I remember several times leaving after my shift at Giant Eagle, and catching the train downtown to watch Garnett and the Wolves against the Cavaliers. The Cavs were a perennial first-round exit during those years, but do you really pass up the chance to see Kevin Garnett when tickets are just $10.00?!

His tenure with Brooklyn was as much a novelty as Jay-Z designing the simplistic and boring look of the franchise. Garnett played only 96 games in Brooklyn over his two years, yet the Nets made the playoffs both years.

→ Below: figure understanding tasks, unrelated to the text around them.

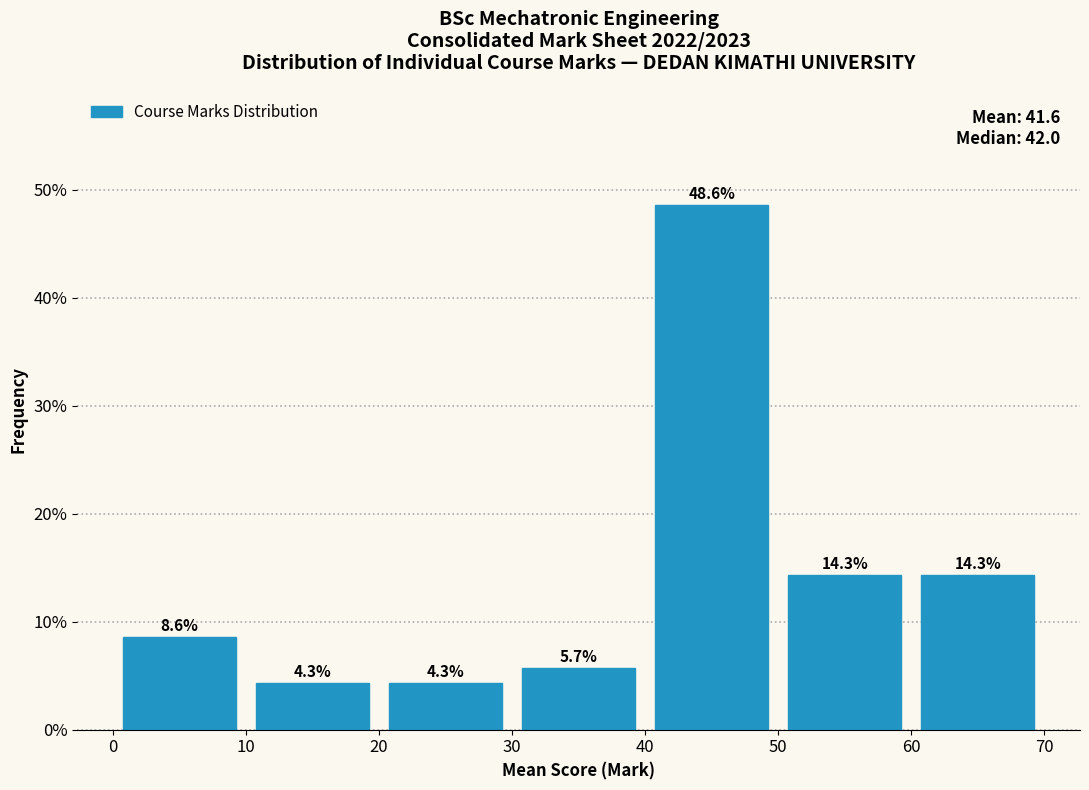

Which range on the x-axis has the tallest bar?

40 to 50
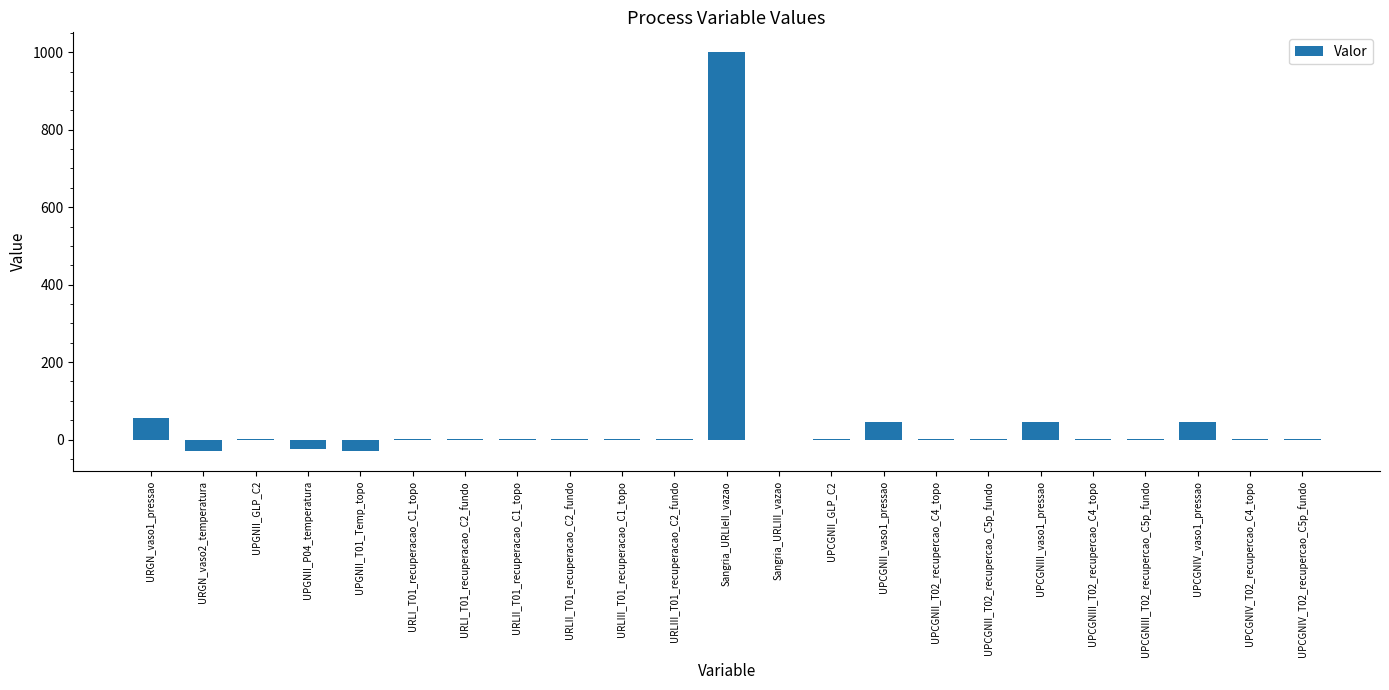

What is the sum of all values?

1124.7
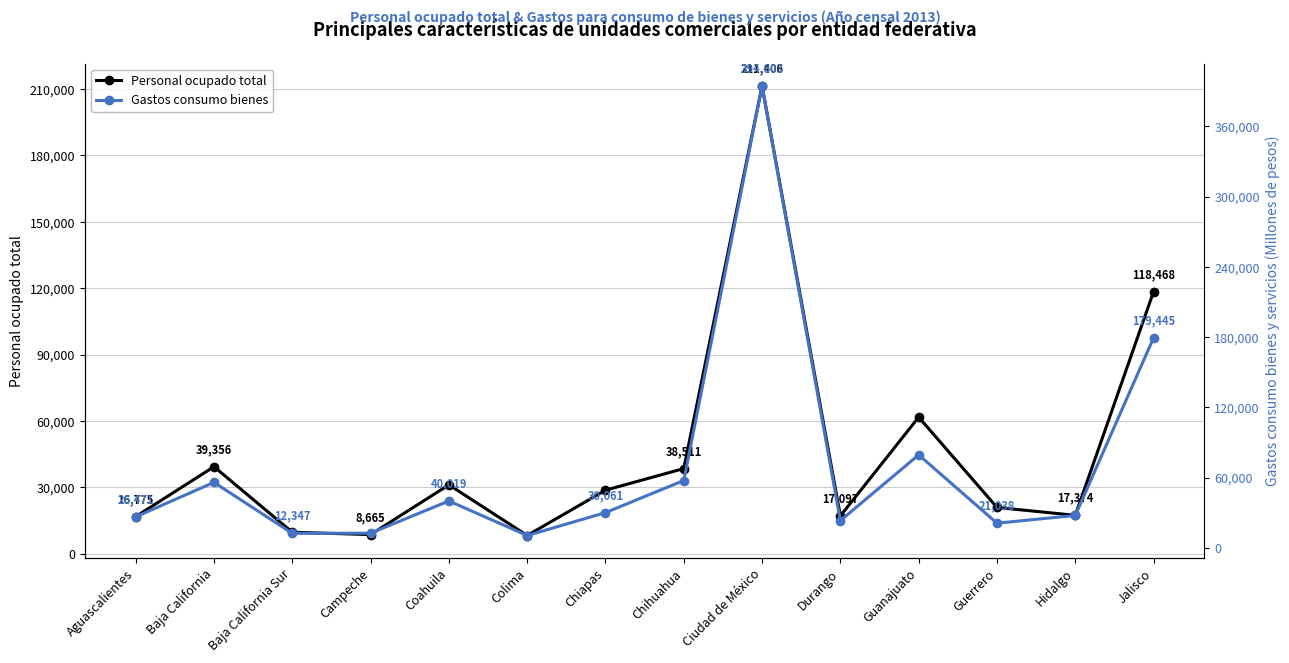

At how many categories does at least one series exceed 44401?

5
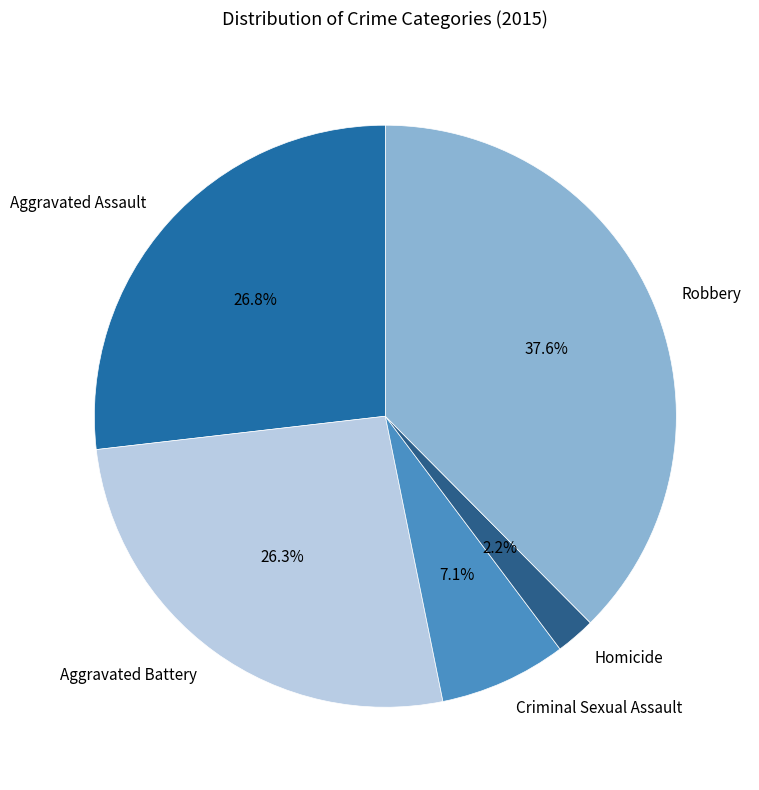

Between Aggravated Battery and Robbery, which is larger?

Robbery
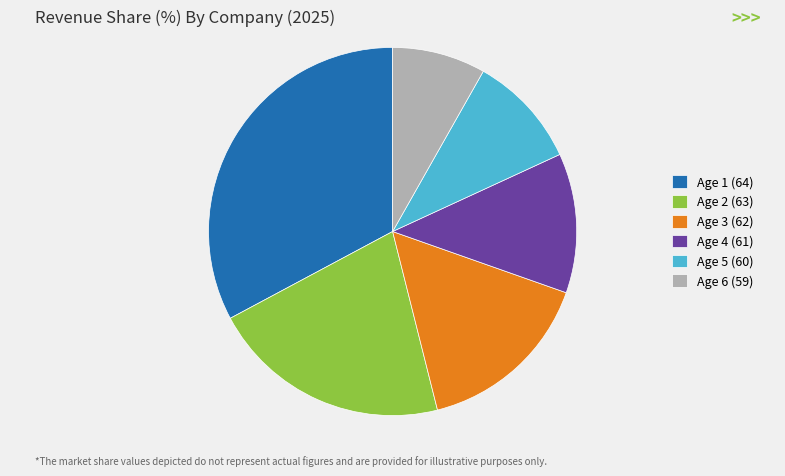

The Age 4 (61) slice represents 4% of the pie. True or false?

False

After starting his career playing 927 games with them, the Timberwolves traded Thaddeus Young to the Nets a week prior the trading deadline (February 11, 2015) to bring Kevin Garnett back home. Garnett would be joining one of the league’s most promising young teams. The Wolves had recent top-five selections Ricky Rubio, Karl Anthony Towns, and Andrew Wiggins taking up three-fifths of their starting five. The reunion would not be as memorable as LeBron’s return to Cleveland, as injuries and age caught up with the then 39-year-old. Garnett played five games after the trade, and just 39 last season. His points-per-game average (3.2) was less than his rebounds-per-game average (3.9). We hate to see our heroes fall, especially when Garnett passed Karl Malone for the NBA record for defensive rebounds on December 11, 2015, when he grabbed number 11,407.

Fans talk about how the 2016 Hall of Fame class will go down as one of the greatest ever between Shaquille O’Neal, Allen Iverson, and Yao Ming as former players. I might suggest adding your name to the waiting list for tickets when Garnett will likely join Kobe and Tim Duncan at the 2021 ceremony.